Oturma eyleminde yaşam savunucuları yangınların insan dışındaki canlı türlerine verdiği zararları ve bu konuda gelişitirilmesi gereken anti-türcü perspektifin önemine dair tartışmalar yaptı. Yapılan tartışmanın ardından da basın açıklaması okundu. Açıklamada iklim krizinin bu tür yangınlara yol açabileceği bilimsel olarak ortaya konmasına rağmen iktidarın bu konuda önlem almadığı vurgulanırken yangın sonrasında da bilimsellikten uzak, popülist fidan dikim kampanyalarıyla göz boyanmaya çalışıldığı ifade edildi.
Oturma eylemi sırasında basın açıklaması okundu. Açıklamanın ardından yaşamı savunma mücadelesinin devam edeceği vurgulandı
“Bu ülkeyi Cengiz’e, Limak’a, Alamos’a teslim etmeyeceğiz!”https://t.co/HEUspW7ldt pic.twitter.com/T6fbYbZn5Q— sendika.org (@sendika_org) August 15, 2021
Açıklamanın devamında yaşam savunucuları, taleplerini okudu:
Ekoloji örgütleri olarak şartlarımız var:
- THK’nı bütün kadro, uçak, ekipman ve donanımının işler hale getirilmeli, modernizasyon işlemlerinin yapılmalı, saraylar yapımı vb. israflar yerine yeni uçak ve donanımı tedarik edilerek THK’nin güçlendirilmelidir.
- Tüm türlerin sağlığını gözeten şehir planlamaları yapılmalı, rantsal yıkıma son verilmelidir.
- Orman arazileri turizm, maden gibi doğanın yıkımına uğramasına neden olan sektörler orman arazileri etrafından uzaklaştırılmalı, ormanları satılacak kereste olarak gören uygulamalar durdurulmalı, talana yol açan yasal düzenlemeler iptal edilmelidir.
- DSİ’nin “dere ıslahı” adı altında dere yataklarını bozarak, betona hapsetmesi doğal akışa müdahale etmesi derhal durdurulmalıdır.
- Derhal doğal yaşamı yok eden madenlerin, HES’lerin, termik santrallerin ruhsatları iptal edilmeli bunca felakete rağmen sürdürülen nükleer santralin inşaatı durdurulmalıdır.

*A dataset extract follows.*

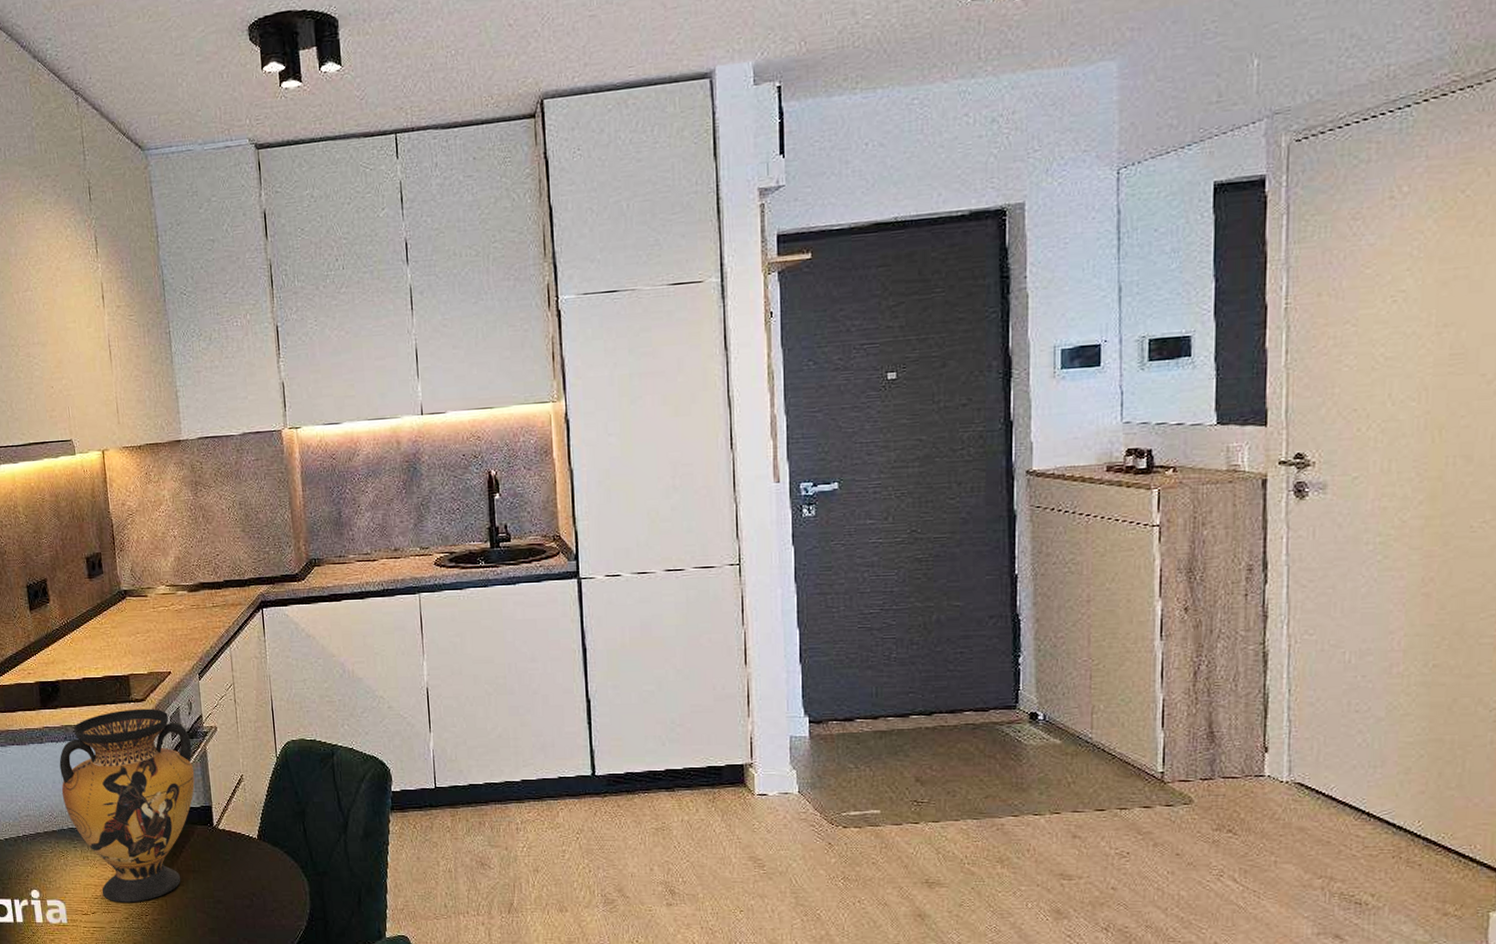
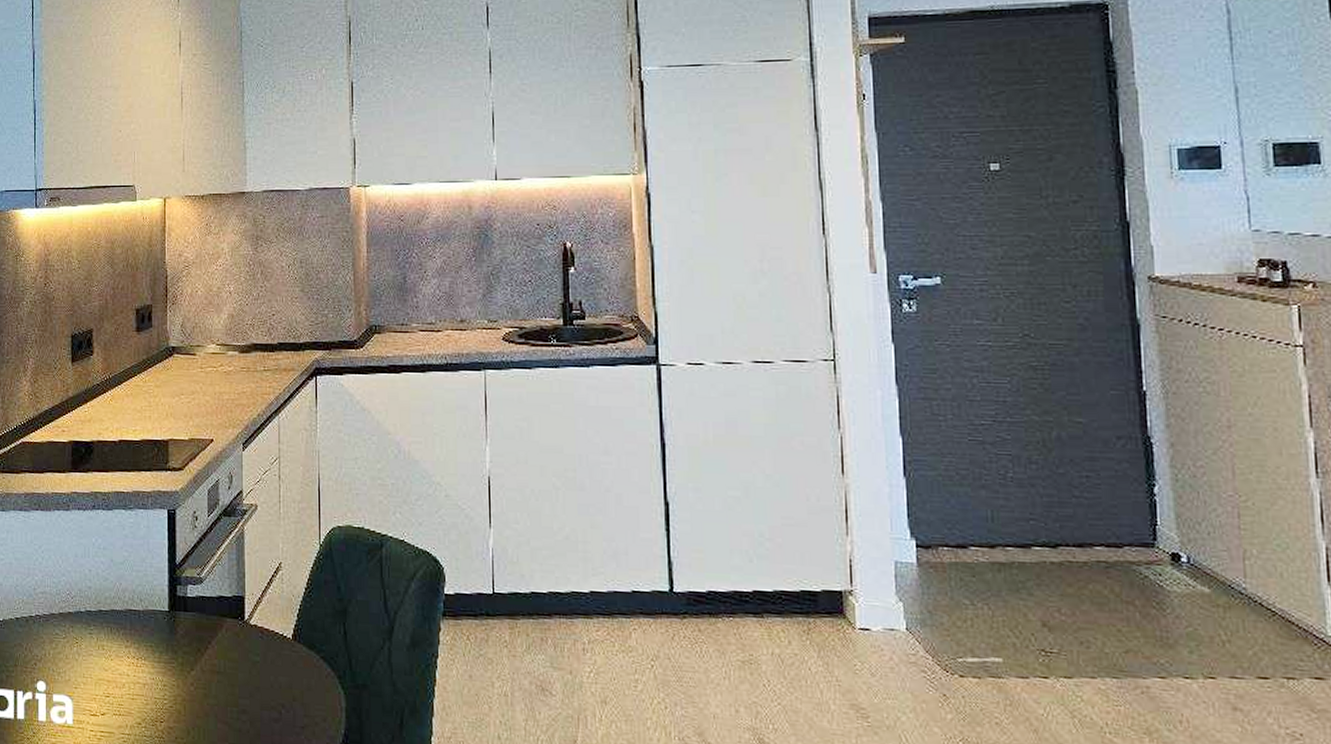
vase: present [59,708,195,903] -> none [83,478,229,705]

- Yangınlara ve sellere dair bölge hakimiyeti olan, profesyonel çalışanlar işe alınmalı, niteliksiz kadrolaşmanın önüne geçilmelidir.

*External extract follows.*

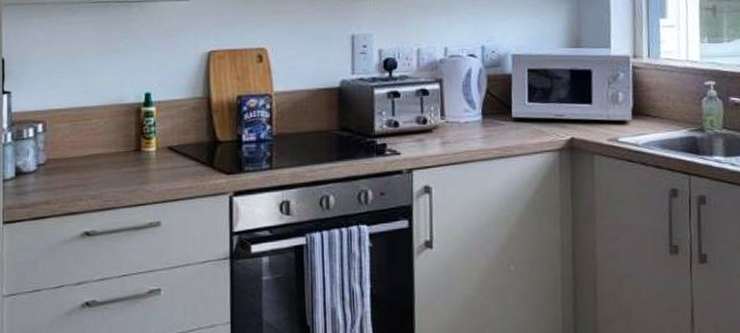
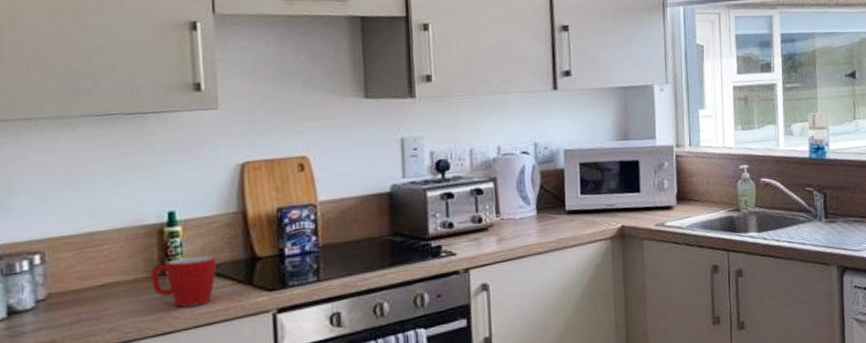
mug: none [129,136,183,182] -> present [151,256,216,307]

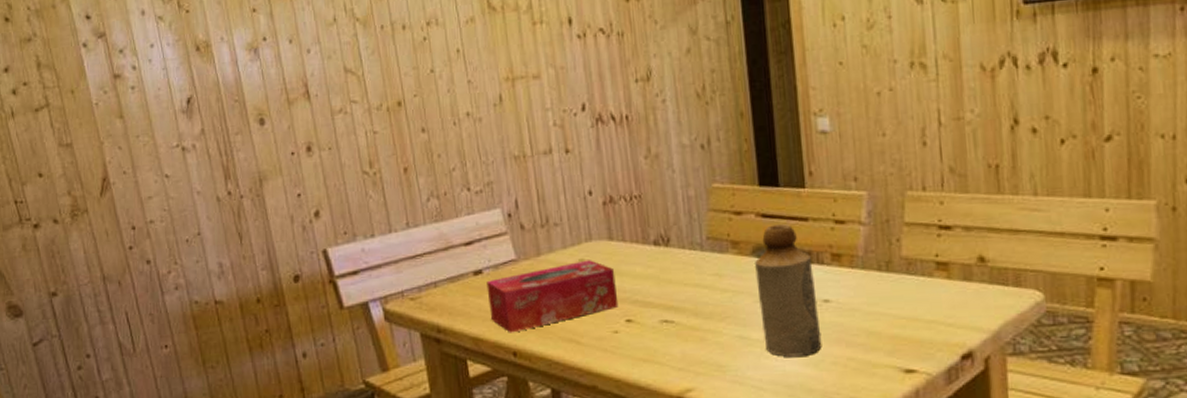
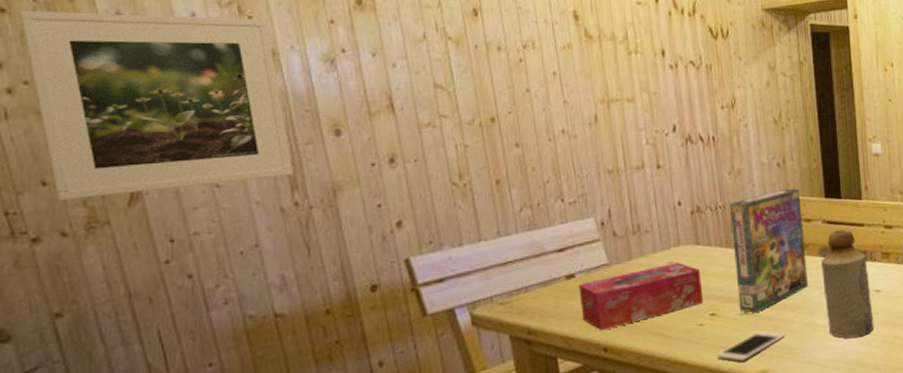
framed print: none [17,12,226,191] -> present [18,10,293,201]
cell phone: none [635,342,712,377] -> present [717,331,785,362]
game box: none [645,175,739,321] -> present [729,188,808,313]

- Yangınlarda ve sellerde ölen, yaralanan, mahsur kalan insanların kurtarma çalışmalarının yanında hayvanlar için de özel profesyonel ekipler ve ekipmanlar sağlanmalıdır.
- Felaket bölgeleri için yapılacak onarım, yardım, düzenleme çalışmalarında kamu yararını gözeten sendika, oda ve STKlar ile birlikte hareket edilmeli ve kolektif işleyen kriz merkezleri oluşturulmalıdır.
Taleplerin sıralanmasının ardından yaşamı bütününü savunma mücadelesinin devam edeceği ifade edilerek açıklama sonlandırıldı.
Metin Lokumcu hocamızın HES’lere karşı verdiği mücadeleyi, katledilen Büyüknohutçu çiftinin madenlere karşı verdiği mücadeleyi sahiplenerek ve büyüterek Türkiye’nin dört bir yanında HES’lere, madenlere, termik santrallere, kent miraslarını yağmalayanlara, nükleere karşı hep birlikte sürdüreceğiz.
Yangınlara, sellere, şirketlerin talanına karşı yaşamdan yanayız; bir aradayız.
Basın açıklamasının ardından oturma eylemini bir süre daha sürdüren yaşam savunucuları, sonrasında eylemlerini sonlandırdı.